Cela dit des voix piaffent d’impatience au sein même du PCT exigeant mordicus un arrêt des jeux. Le NON devient transversal aux deux camps. Le« Bâtisseur infatigable » fatigue aussi ses intellos. Ca les gratouille également de voir Mobutu d’Oyo se reproduire indéfiniment au pouvoir. C’est le cas de Zacharie Bowao qui s’est fendu d’une remarquable plaidoirie contre le changement de Constitution. D’ailleurs, le toubib phocéen n’a pas caché sa sympathie envers l’ex-ministre de la Défense du Congo égratigné par les obus de Mpila en 2012. Un seul regret, l’ancien ministre, encore membre du PCT, n’est pas allé «  vers la rupture avec un système qui a fait faillite »

La rupture

On ne peut pas dire autant de l’ancien Premier Ministre, Alphonse Souchlaty Poaty (non membre du PCT) qui vient de prôner la rupture dans une longue interview parue dans le magazine Afrique Education, tout comme, Me Aloïse Moudiléno, ancien Garde des Sceaux et ancien Premier Ministre de Marien Ngouabi, ayant rompu les amarres dès les premières heures de la révolution pécétiste et qui vient d’user une effrayante métaphore pathologique où il compare la Constitution de Sassou à l’épidémie Ebola.

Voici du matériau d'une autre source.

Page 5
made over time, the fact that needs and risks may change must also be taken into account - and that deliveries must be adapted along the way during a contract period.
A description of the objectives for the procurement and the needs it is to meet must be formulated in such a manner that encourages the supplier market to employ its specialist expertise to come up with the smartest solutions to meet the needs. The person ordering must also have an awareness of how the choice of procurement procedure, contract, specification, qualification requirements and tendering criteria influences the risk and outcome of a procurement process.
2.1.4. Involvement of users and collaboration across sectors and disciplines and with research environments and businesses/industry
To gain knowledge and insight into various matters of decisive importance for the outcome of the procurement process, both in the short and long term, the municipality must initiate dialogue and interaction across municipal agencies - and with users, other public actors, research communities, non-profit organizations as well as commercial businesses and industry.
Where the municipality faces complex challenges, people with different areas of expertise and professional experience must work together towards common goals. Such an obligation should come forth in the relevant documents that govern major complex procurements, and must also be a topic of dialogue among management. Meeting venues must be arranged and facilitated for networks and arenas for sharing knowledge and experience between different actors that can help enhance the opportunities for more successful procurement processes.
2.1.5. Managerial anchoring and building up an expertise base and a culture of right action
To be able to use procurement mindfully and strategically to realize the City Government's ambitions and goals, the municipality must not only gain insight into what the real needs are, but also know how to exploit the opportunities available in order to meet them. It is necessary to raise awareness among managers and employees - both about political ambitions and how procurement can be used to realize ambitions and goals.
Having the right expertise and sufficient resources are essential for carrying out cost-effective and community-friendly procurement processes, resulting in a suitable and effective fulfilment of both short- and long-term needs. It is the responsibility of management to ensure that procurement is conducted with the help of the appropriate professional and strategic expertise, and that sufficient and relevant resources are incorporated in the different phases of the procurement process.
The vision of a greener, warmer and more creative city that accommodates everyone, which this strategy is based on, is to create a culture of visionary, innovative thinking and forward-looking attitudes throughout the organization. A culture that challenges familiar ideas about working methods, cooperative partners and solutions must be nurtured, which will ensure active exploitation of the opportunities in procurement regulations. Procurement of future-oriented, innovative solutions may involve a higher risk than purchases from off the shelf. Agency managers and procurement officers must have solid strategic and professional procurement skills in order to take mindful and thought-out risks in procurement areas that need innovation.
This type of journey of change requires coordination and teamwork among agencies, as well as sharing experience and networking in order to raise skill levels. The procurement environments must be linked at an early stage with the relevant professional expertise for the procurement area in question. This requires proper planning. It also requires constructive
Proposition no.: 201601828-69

En résumé, pour le Dr. Marcel Guitoukoulou, en 2016, le Président Sassou n’est plus Président. Il faut faire en sorte que le sort du peuple s’acharne sur lui. Quand ce Président sortant persiste à s’accrocher au pouvoir, son intransigeance est une « clef de son bagne à venir  ».

Même si le compagnon de route, Roger Loufoua, est d’avis que le travail de l’ombre est plus efficace que les démonstrations sur la place du village, il ne reste pas moins que le pire qui puisse arriver à un homme public c’est de se priver de visibilité. Heureux que l’anesthésiste congolais nous ait réveillés en rompant le silence (depuis la réunion de Pantin, samedi 12 mars 2011 dans le cadre du Congrès du Peuple) avec ses formules chirurgicales dont il a le secret. Pour percer l’abcès il faut l’instrument approprié. Ce 23 mars, le propos du Docteur a opéré sur la situation galeuse du Congo comme un bistouri.